This Week in Cruise - Regent Seven Seas Cruises Orders $450M Seven Seas Explorer

Regent Seven Seas Cruises signed on with Italy’s Fincantieri shipyard for a new ship to be delivered in summer 2016. The future Seven Seas Explorer will carry up to 738 guests and will be the luxury line’s third all-suite, all-balcony ship. Weighing in at 54,000 gross-registered tons and with a contract price of approximately $450 million, the vessel is the largest in Regent's fleet and the most expensive luxury liner ever built. Financing for the project is being arranged by Crédit Agricole Corporate and Investment Bank with support from SACE, Italy’s export credit facility.
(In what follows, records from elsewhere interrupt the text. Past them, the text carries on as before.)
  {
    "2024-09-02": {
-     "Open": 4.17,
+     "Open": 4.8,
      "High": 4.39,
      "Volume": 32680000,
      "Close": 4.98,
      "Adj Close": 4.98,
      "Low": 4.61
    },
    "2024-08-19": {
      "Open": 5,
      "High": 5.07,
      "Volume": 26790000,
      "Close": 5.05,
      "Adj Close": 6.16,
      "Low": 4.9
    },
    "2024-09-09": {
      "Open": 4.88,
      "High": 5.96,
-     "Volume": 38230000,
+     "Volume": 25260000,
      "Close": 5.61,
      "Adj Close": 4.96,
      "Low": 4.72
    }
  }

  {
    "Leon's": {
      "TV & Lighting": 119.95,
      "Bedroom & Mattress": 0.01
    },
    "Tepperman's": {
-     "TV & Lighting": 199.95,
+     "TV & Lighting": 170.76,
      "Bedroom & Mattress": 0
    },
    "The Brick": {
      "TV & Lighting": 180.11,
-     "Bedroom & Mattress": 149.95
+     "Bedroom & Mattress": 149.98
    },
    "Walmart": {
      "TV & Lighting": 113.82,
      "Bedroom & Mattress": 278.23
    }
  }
Architectural and interior design firms Tillberg Design AB, RTKL Associates and ICrave are designing the vessel, which will have 369 suites ranging from 300 square feet to 1,500 square feet, six open-seating gourmet restaurants, Regent’s nine-deck atrium, the two-story Explorer Theater, three boutiques and a Canyon Ranch SpaClub.

Oceania Cruises also made headlines with the announcement of its first ever Around the World in 180 Days cruise, a port-intensive 180-day voyage aboard the 684-guest Insignia, setting sail round-trip from Miami on Jan. 10, 2015. The voyage visits five continents, 44 countries and 89 ports of call and will include 11 overnight calls plus four two-night calls in Cape Town, South Africa; Yangon, Myanmar (Burma); Singapore, Singapore; and Shanghai, China. 
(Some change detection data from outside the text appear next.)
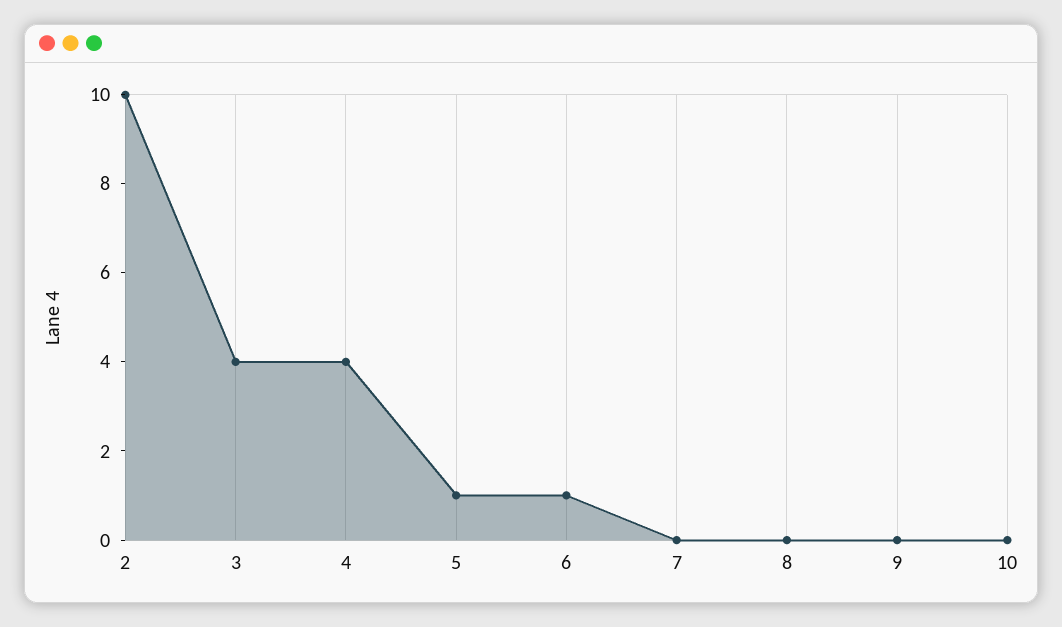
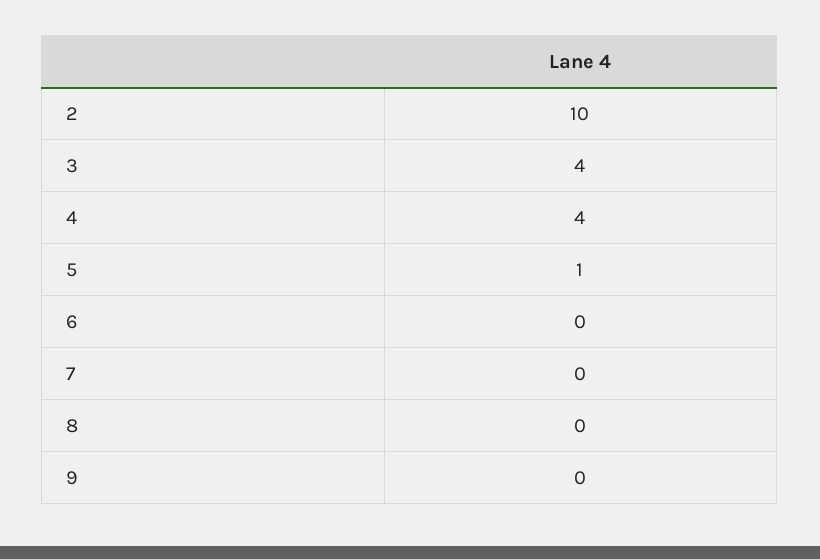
  {
    "2": 10,
    "3": 4,
    "4": 4,
    "5": 1,
-   "6": 1,
+   "6": 0,
    "7": 0,
    "8": 0,
-   "9": 0,
+   "9": 0
-   "10": 0
  }

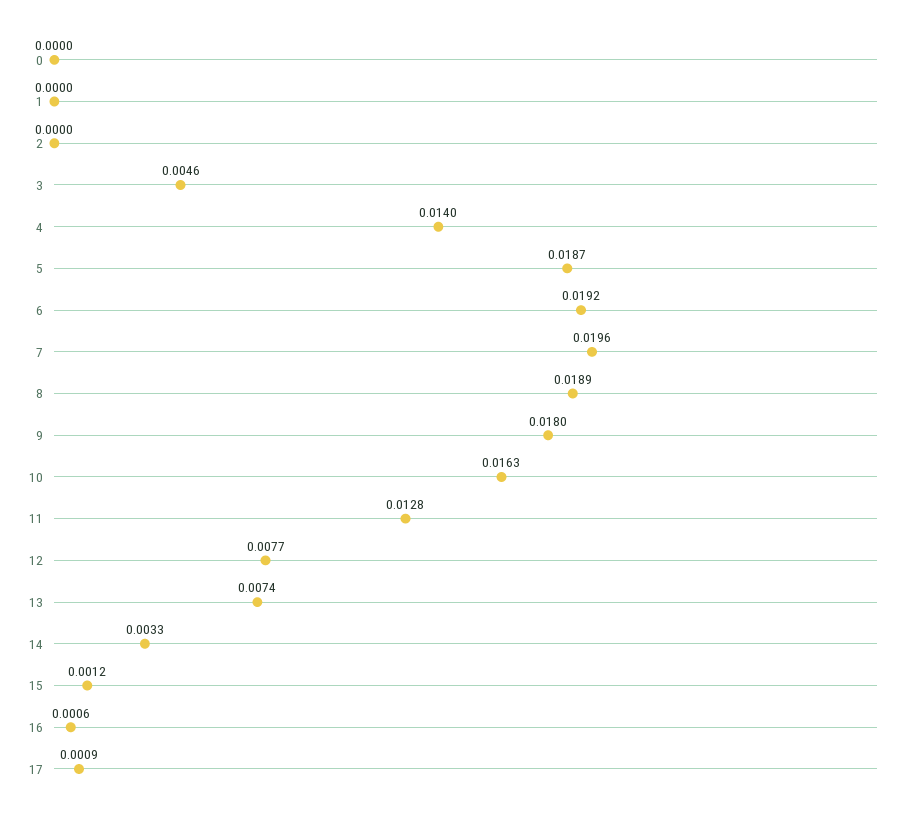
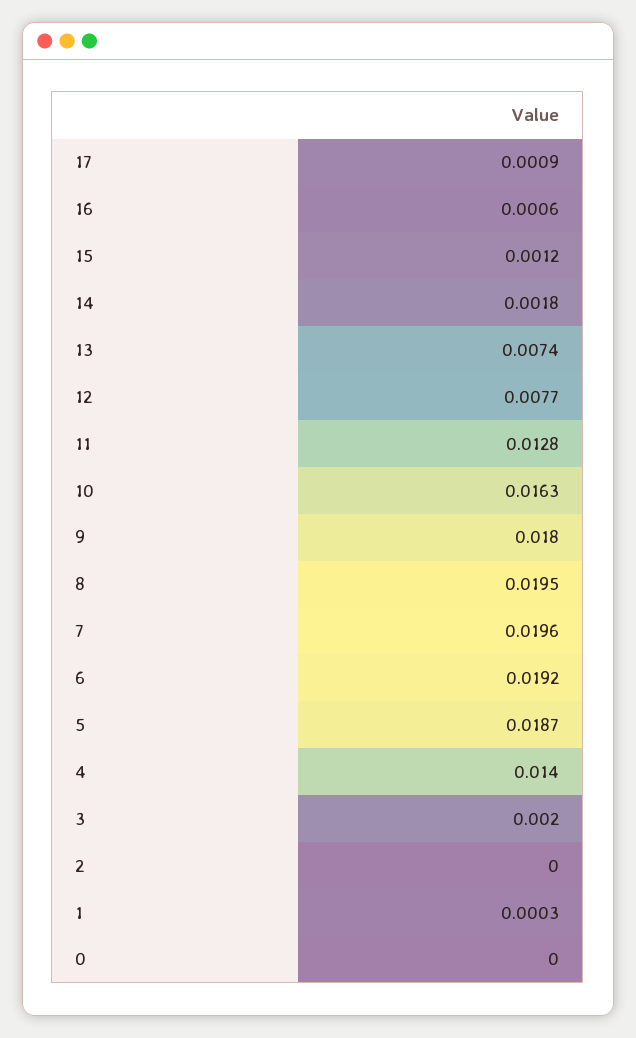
  {
    "0": 0,
-   "1": 0,
+   "1": 0.0003,
    "2": 0,
-   "3": 0.0046,
+   "3": 0.002,
    "4": 0.014,
    "5": 0.0187,
    "6": 0.0192,
    "7": 0.0196,
-   "8": 0.0189,
+   "8": 0.0195,
    "9": 0.018,
    "10": 0.0163,
    "11": 0.0128,
    "12": 0.0077,
    "13": 0.0074,
-   "14": 0.0033,
+   "14": 0.0018,
    "15": 0.0012,
    "16": 0.0006,
    "17": 0.0009
  }

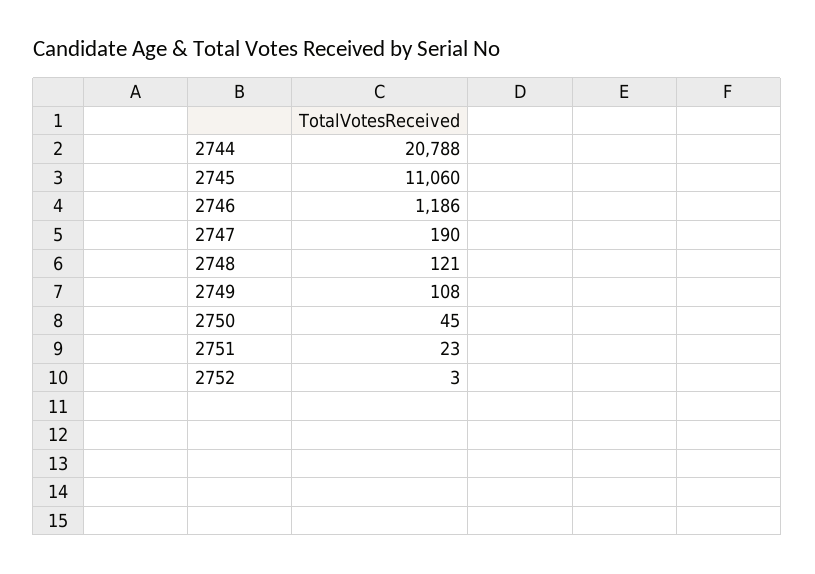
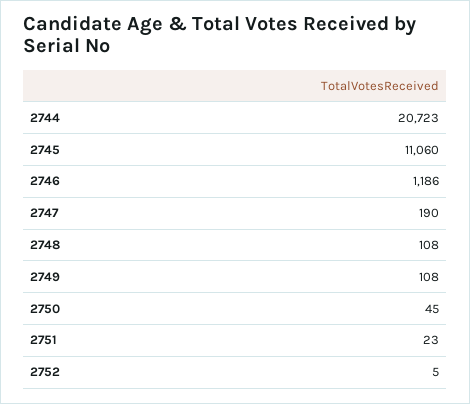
  {
-   "2744": 20788,
+   "2744": 20723,
    "2745": 11060,
    "2746": 1186,
    "2747": 190,
-   "2748": 121,
+   "2748": 108,
    "2749": 108,
    "2750": 45,
    "2751": 23,
-   "2752": 3
+   "2752": 5
  }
Of the 89 ports visited on this cruise, 13 are new to Oceania Cruises, including Corinto, Nicaragua; El Guamache (Isla Margarita), Venezuela; Langkawi, Malaysia; Santa Marta, Colombia; and Xiamen, China. Click here to access the full itinerary.

Another big change to the cruise industry includes Carnival Cruise Lines' agreement to implement improvements to its pricing fare structure. The decision comes less than two weeks after the launch of its Carnival Conversations travel agent outreach program, and is altering its policies based on travel agent feedback gathered through the program. The line is currently working on creating a simplified fare structure that will make booking with Carnival easier for travel agents, and Carnival expects this new structure to be completed in fall 2013.

"We have received a tremendous amount of travel agent feedback indicating that our current fare and promotion structure is far too complicated and needs to change in order for travel agents to more easily book with us,” said Lynn Torrent, Carnival’s EVP of sales and guest services. “Travel agents are telling us that Carnival used to be the easiest cruise line to book with and now we’re the most difficult. Simply put, we want to be easy to book with again.”